#### Exercise description:
Images are not wanted; transcribe the rest of the listing exactly.
═══ Data below ═══
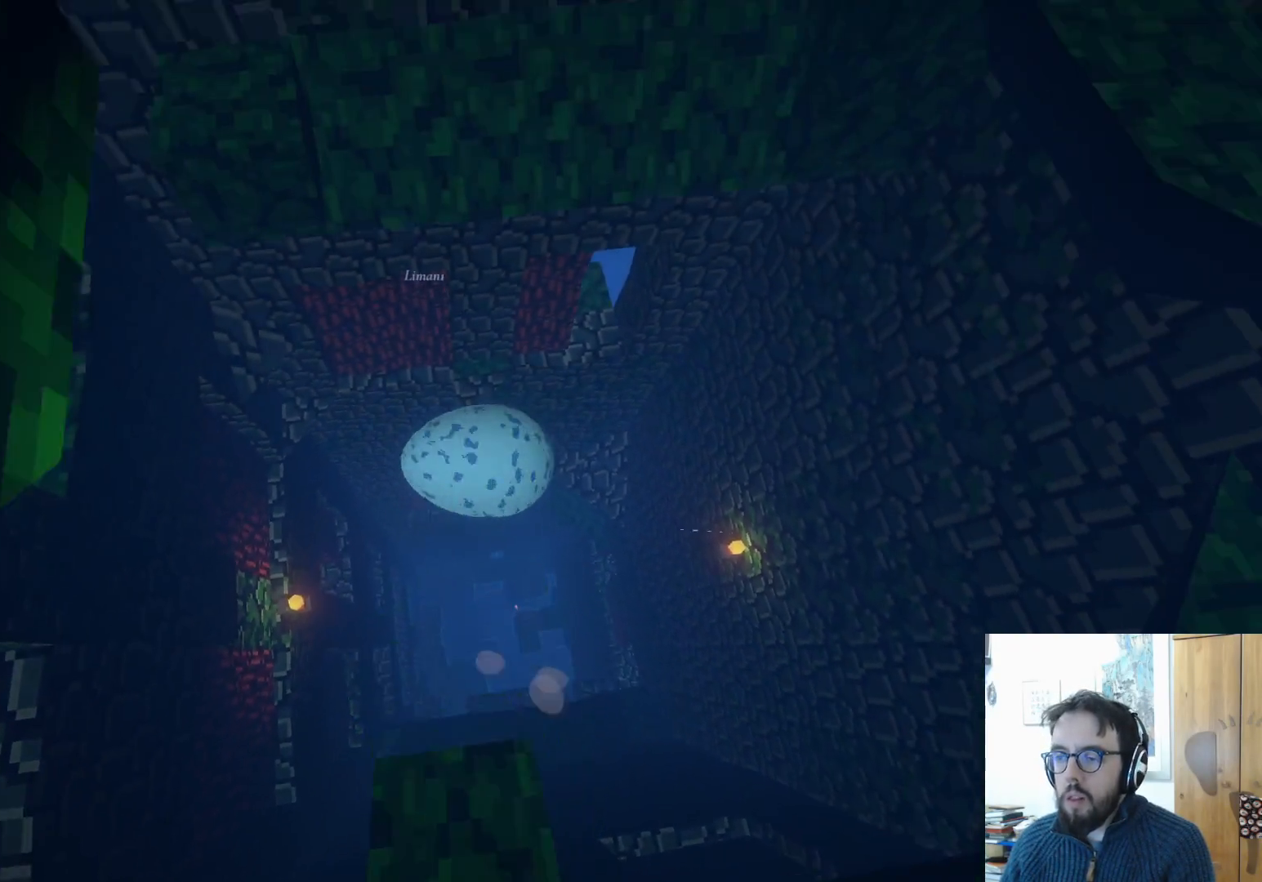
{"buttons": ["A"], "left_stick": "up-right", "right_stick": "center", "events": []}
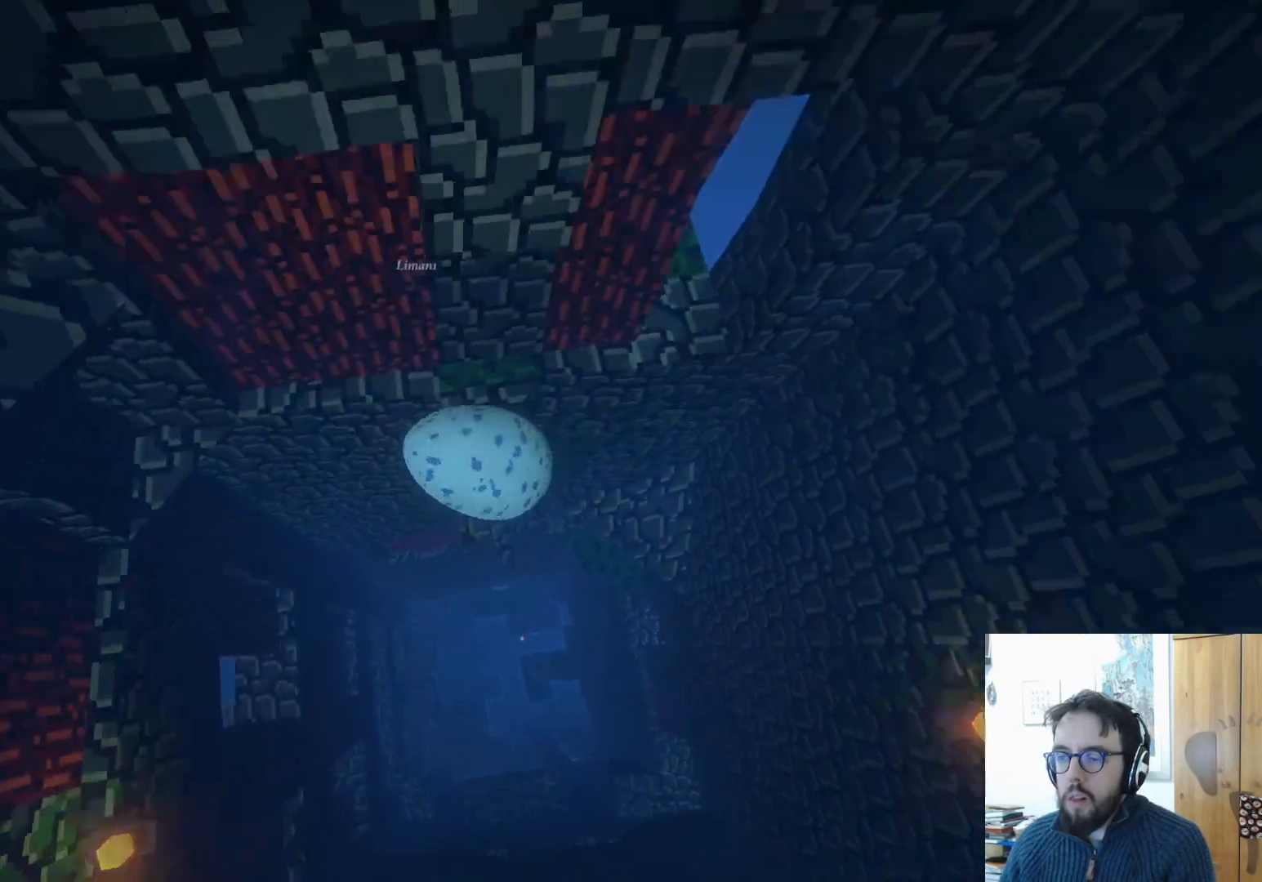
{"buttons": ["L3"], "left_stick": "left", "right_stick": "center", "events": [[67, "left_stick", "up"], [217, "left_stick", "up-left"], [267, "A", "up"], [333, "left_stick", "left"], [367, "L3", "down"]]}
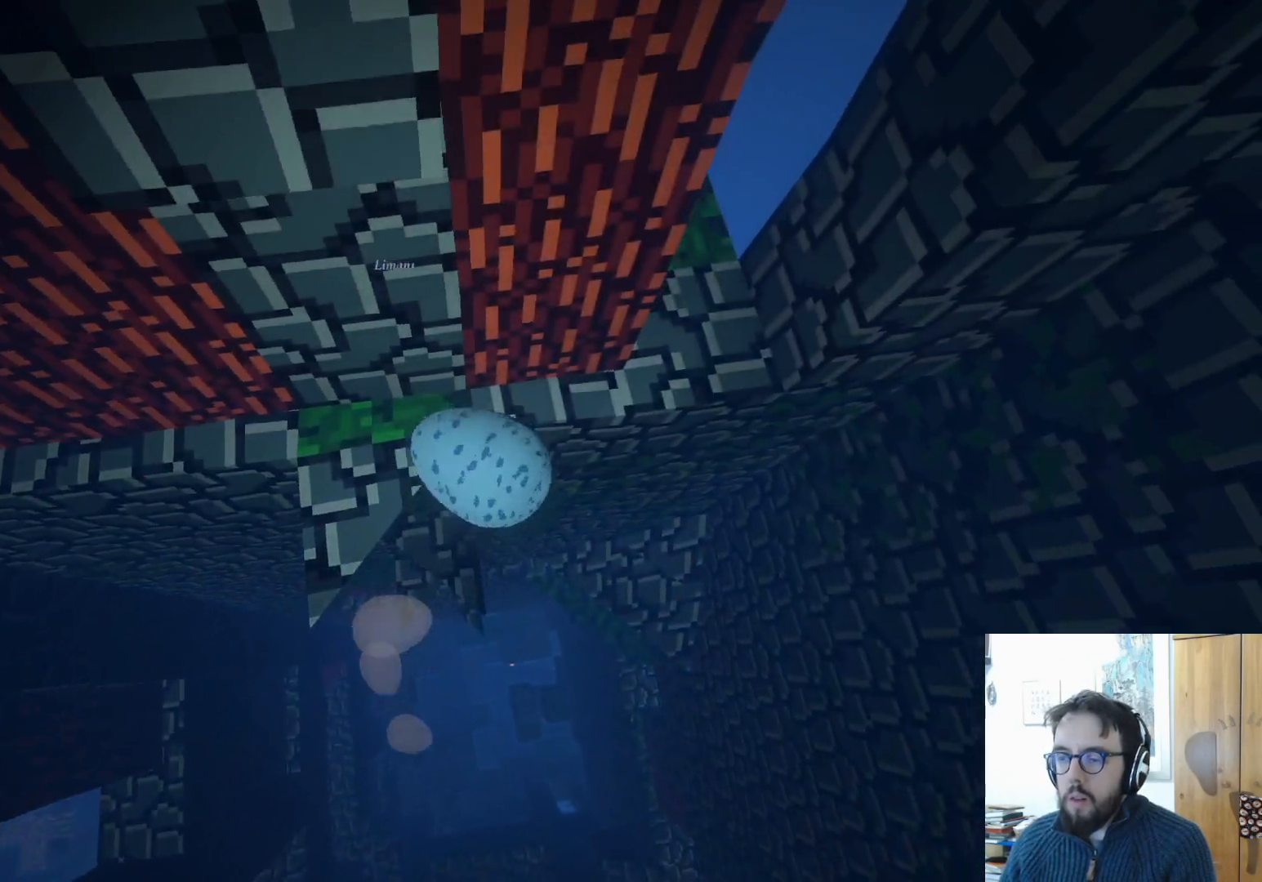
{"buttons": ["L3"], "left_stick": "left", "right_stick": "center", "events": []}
═══
#### Answer to the problem:
{"buttons": ["A"], "left_stick": "up-right", "right_stick": "center", "events": []}
{"buttons": ["L3"], "left_stick": "left", "right_stick": "center", "events": [[67, "left_stick", "up"], [217, "left_stick", "up-left"], [267, "A", "up"], [333, "left_stick", "left"], [367, "L3", "down"]]}
{"buttons": ["L3"], "left_stick": "left", "right_stick": "center", "events": []}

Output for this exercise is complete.